Available data -
>>>

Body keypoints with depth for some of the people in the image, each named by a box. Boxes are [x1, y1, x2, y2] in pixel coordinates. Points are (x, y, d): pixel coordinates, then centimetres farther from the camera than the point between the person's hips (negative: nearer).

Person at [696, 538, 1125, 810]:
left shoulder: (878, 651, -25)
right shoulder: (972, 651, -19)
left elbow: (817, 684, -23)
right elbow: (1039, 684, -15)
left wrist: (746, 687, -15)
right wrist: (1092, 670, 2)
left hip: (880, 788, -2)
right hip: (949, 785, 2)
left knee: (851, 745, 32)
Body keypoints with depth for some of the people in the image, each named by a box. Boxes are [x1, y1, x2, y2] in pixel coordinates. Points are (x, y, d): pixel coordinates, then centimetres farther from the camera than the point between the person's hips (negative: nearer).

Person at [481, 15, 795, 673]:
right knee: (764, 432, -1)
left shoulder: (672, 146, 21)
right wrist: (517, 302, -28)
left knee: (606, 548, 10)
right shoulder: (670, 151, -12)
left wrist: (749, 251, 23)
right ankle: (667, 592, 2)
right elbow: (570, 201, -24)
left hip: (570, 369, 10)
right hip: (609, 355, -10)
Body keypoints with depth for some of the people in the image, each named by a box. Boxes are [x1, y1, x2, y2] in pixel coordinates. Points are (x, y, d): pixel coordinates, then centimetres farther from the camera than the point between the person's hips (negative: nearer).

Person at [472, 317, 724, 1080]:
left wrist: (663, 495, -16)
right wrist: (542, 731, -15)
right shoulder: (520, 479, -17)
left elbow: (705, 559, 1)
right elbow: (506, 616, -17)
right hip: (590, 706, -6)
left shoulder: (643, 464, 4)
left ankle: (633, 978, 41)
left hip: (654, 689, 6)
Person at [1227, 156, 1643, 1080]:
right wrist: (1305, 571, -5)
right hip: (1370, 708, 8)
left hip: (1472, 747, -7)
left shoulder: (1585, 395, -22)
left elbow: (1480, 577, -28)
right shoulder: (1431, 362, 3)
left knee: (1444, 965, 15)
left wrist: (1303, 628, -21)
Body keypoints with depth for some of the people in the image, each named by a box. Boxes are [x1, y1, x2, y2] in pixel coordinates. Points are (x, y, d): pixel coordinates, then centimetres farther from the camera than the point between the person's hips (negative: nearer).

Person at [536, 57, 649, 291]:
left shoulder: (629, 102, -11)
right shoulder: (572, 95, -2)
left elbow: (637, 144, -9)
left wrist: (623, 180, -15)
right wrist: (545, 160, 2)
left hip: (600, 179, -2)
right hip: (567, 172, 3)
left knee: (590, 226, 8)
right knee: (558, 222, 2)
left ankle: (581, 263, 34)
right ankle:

<<<

What you need to do -
Reproduce all the entries above, substituting "Subject at" for each occurrence of "Person at" and leaving everything else unchanged.

Result below -
Body keypoints with depth for some of the people in the image, each named by a box. Boxes are [x1, y1, x2, y2] in pixel coordinates. Points are (x, y, d): pixel coordinates, then centimetres farther from the camera than the point between the person's hips (negative: nearer).

Subject at [696, 538, 1125, 810]:
left shoulder: (878, 651, -25)
right shoulder: (972, 651, -19)
left elbow: (817, 684, -23)
right elbow: (1039, 684, -15)
left wrist: (746, 687, -15)
right wrist: (1092, 670, 2)
left hip: (880, 788, -2)
right hip: (949, 785, 2)
left knee: (851, 745, 32)
Body keypoints with depth for some of the people in the image, each named by a box. Boxes are [x1, y1, x2, y2] in pixel coordinates. Points are (x, y, d): pixel coordinates, then centimetres farther from the camera than the point between the person's hips (negative: nearer).

Subject at [481, 15, 795, 673]:
right knee: (764, 432, -1)
left shoulder: (672, 146, 21)
right wrist: (517, 302, -28)
left knee: (606, 548, 10)
right shoulder: (670, 151, -12)
left wrist: (749, 251, 23)
right ankle: (667, 592, 2)
right elbow: (570, 201, -24)
left hip: (570, 369, 10)
right hip: (609, 355, -10)
Body keypoints with depth for some of the people in the image, each named by a box. Boxes are [x1, y1, x2, y2] in pixel coordinates. Points are (x, y, d): pixel coordinates, then centimetres farther from the camera than the point between the person's hips (negative: nearer).

Subject at [472, 317, 724, 1080]:
left wrist: (663, 495, -16)
right wrist: (542, 731, -15)
right shoulder: (520, 479, -17)
left elbow: (705, 559, 1)
right elbow: (506, 616, -17)
right hip: (590, 706, -6)
left shoulder: (643, 464, 4)
left ankle: (633, 978, 41)
left hip: (654, 689, 6)
Subject at [1227, 156, 1643, 1080]:
right wrist: (1305, 571, -5)
right hip: (1370, 708, 8)
left hip: (1472, 747, -7)
left shoulder: (1585, 395, -22)
left elbow: (1480, 577, -28)
right shoulder: (1431, 362, 3)
left knee: (1444, 965, 15)
left wrist: (1303, 628, -21)
Body keypoints with depth for some of the people in the image, each named by a box. Boxes are [x1, y1, x2, y2] in pixel coordinates. Points are (x, y, d): pixel coordinates, then centimetres farther from the camera than the point between the person's hips (negative: nearer).

Subject at [536, 57, 649, 291]:
left shoulder: (629, 102, -11)
right shoulder: (572, 95, -2)
left elbow: (637, 144, -9)
left wrist: (623, 180, -15)
right wrist: (545, 160, 2)
left hip: (600, 179, -2)
right hip: (567, 172, 3)
left knee: (590, 226, 8)
right knee: (558, 222, 2)
left ankle: (581, 263, 34)
right ankle:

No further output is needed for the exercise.